Curve ball- when something comes your way that is unexpected.  Up until this point the cards I had been dealt with this whole diagnosis I knew what the outcome would be.  December 30th would be my last day of chemo and I would prepare for surgery and then put all this behind us.

My last chemo session on December 2nd I had my second round of Taxol.  It started just like a normal session blood work, meet with my oncologist and then start my infusion.  After I was given my pre-meds of Pepcid, Benadryl and dexamethasone I was about to enter into my snooze fest.  The nurse comes in with my drug Taxol and is about to start the drip but informs me that she will sit with me for 30 minutes after she starts it to make sure I don’t have an allergic reaction.  While she is explaining this to me my throat starts to close up and I am having trouble breathing.  I signal this to her and she states that the drug has not even started yet.  Regardless she acts quick on her feet and administers yet another steroid, solucortef.  She said this is common to happen at the second session and is not concerned.  Because of this reaction my chemo gets pushed by an hour and keeps us there until 3pm.  This was something I was of course not expecting since my body has been responding to everything else so amazing.  Little bumps in the road happen and this was mine.

I have this personality that when something is going on in my life I can not focus or put my energy towards anything else until the issue at hand is resolved.  With this diagnosis being at the forefront of my daily life everything else has been put on the back burner. My husband, Bar on the other hand is amazing when it comes to solving multiple issues all at once.  One thing we had wanted to do after Kiaan was born was to decide on getting a more family friendly car.  I knew that this was the last thing on my mind right now and wanted to think about it after all this was behind us.  My husband had other plans.  Last week he calls me on his way home from work and says that we are going to stop at the Acura dealership on our way to dinner that night to at least test drive some cars.  I agree and that night we ended up purchasing our Acura MDX SUV.  This was a reminder to me that life goes on and decisions need to be made.

 

This past Thursday December 15th we met with my surgeon Dr.
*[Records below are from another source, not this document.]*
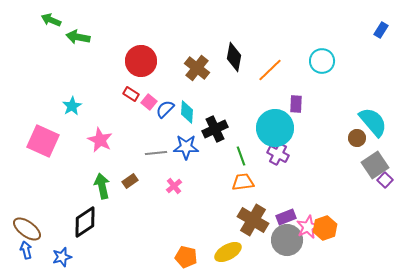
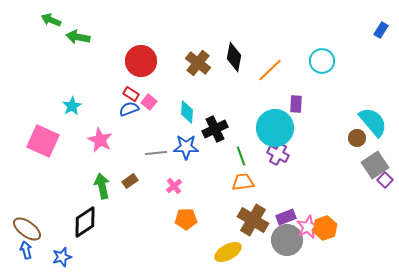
brown cross at (197, 68): moved 1 px right, 5 px up
blue semicircle at (165, 109): moved 36 px left; rotated 24 degrees clockwise
orange pentagon at (186, 257): moved 38 px up; rotated 15 degrees counterclockwise
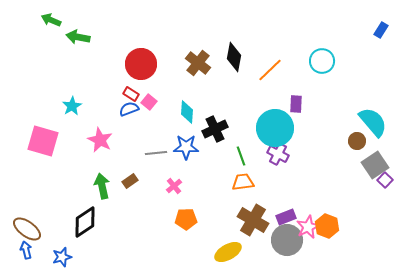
red circle at (141, 61): moved 3 px down
brown circle at (357, 138): moved 3 px down
pink square at (43, 141): rotated 8 degrees counterclockwise
orange hexagon at (325, 228): moved 2 px right, 2 px up; rotated 20 degrees counterclockwise
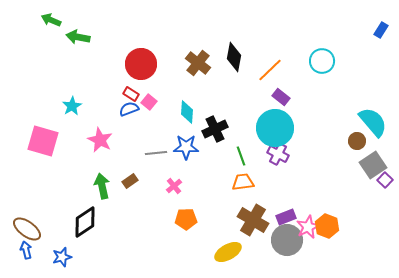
purple rectangle at (296, 104): moved 15 px left, 7 px up; rotated 54 degrees counterclockwise
gray square at (375, 165): moved 2 px left
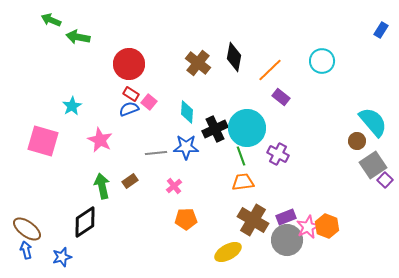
red circle at (141, 64): moved 12 px left
cyan circle at (275, 128): moved 28 px left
Hansen.   Since its getting close to the end of Chemo and my tumor is gone my Oncologist suggested we meet with her to discuss surgical options and any imaging she needs prior to surgery.  Upon meeting with her she confirmed that in fact on palpation my tumor is gone (WAHOO!)  and that I would be getting a lumpectomy scheduled for February 10th, 2017.  What she also stated was that after surgery I would need radiation therapy 5 days per week for a month!!! I was taken aback by this as was Bar because we had thought since I had such a great response to chemo that our only other thing would be surgery and then I would be done.  It seems as the more plans I make to put all this behind me its a lot easier said than done.  Things are coming up that are beyond our control and the best we can handle it is to accept it and move on.  I have learned to keep on living life regardless of the cards I am dealt.
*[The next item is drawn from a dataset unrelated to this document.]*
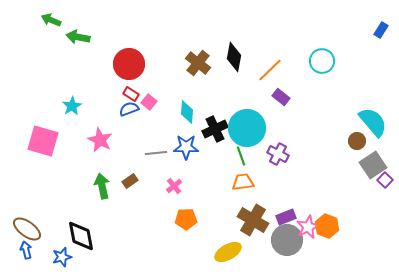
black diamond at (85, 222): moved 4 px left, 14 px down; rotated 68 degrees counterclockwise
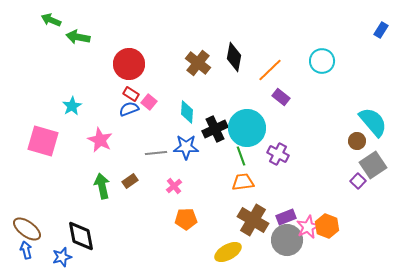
purple square at (385, 180): moved 27 px left, 1 px down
With that being said I had my 7th out of 8th chemo session this past Friday the 16th and it went flawless! It was a quick infusion (no allergic reactions) and my sweet cousin Rashmi even came for a visit.  I can not wait to be done next week on December 30th and end 2016 with a bang.  To end this weekend off I baked a bunch of Christmas cookies with Kiaan to give to our security staff in our buildings to take my mind of my health and to start traditions with my son.  We also started Kiaan on solids.  Lots of firsts for him this weekend 🙂  The one thing to always remember is when life throws you a curve ball is to hit a home run and celebrate.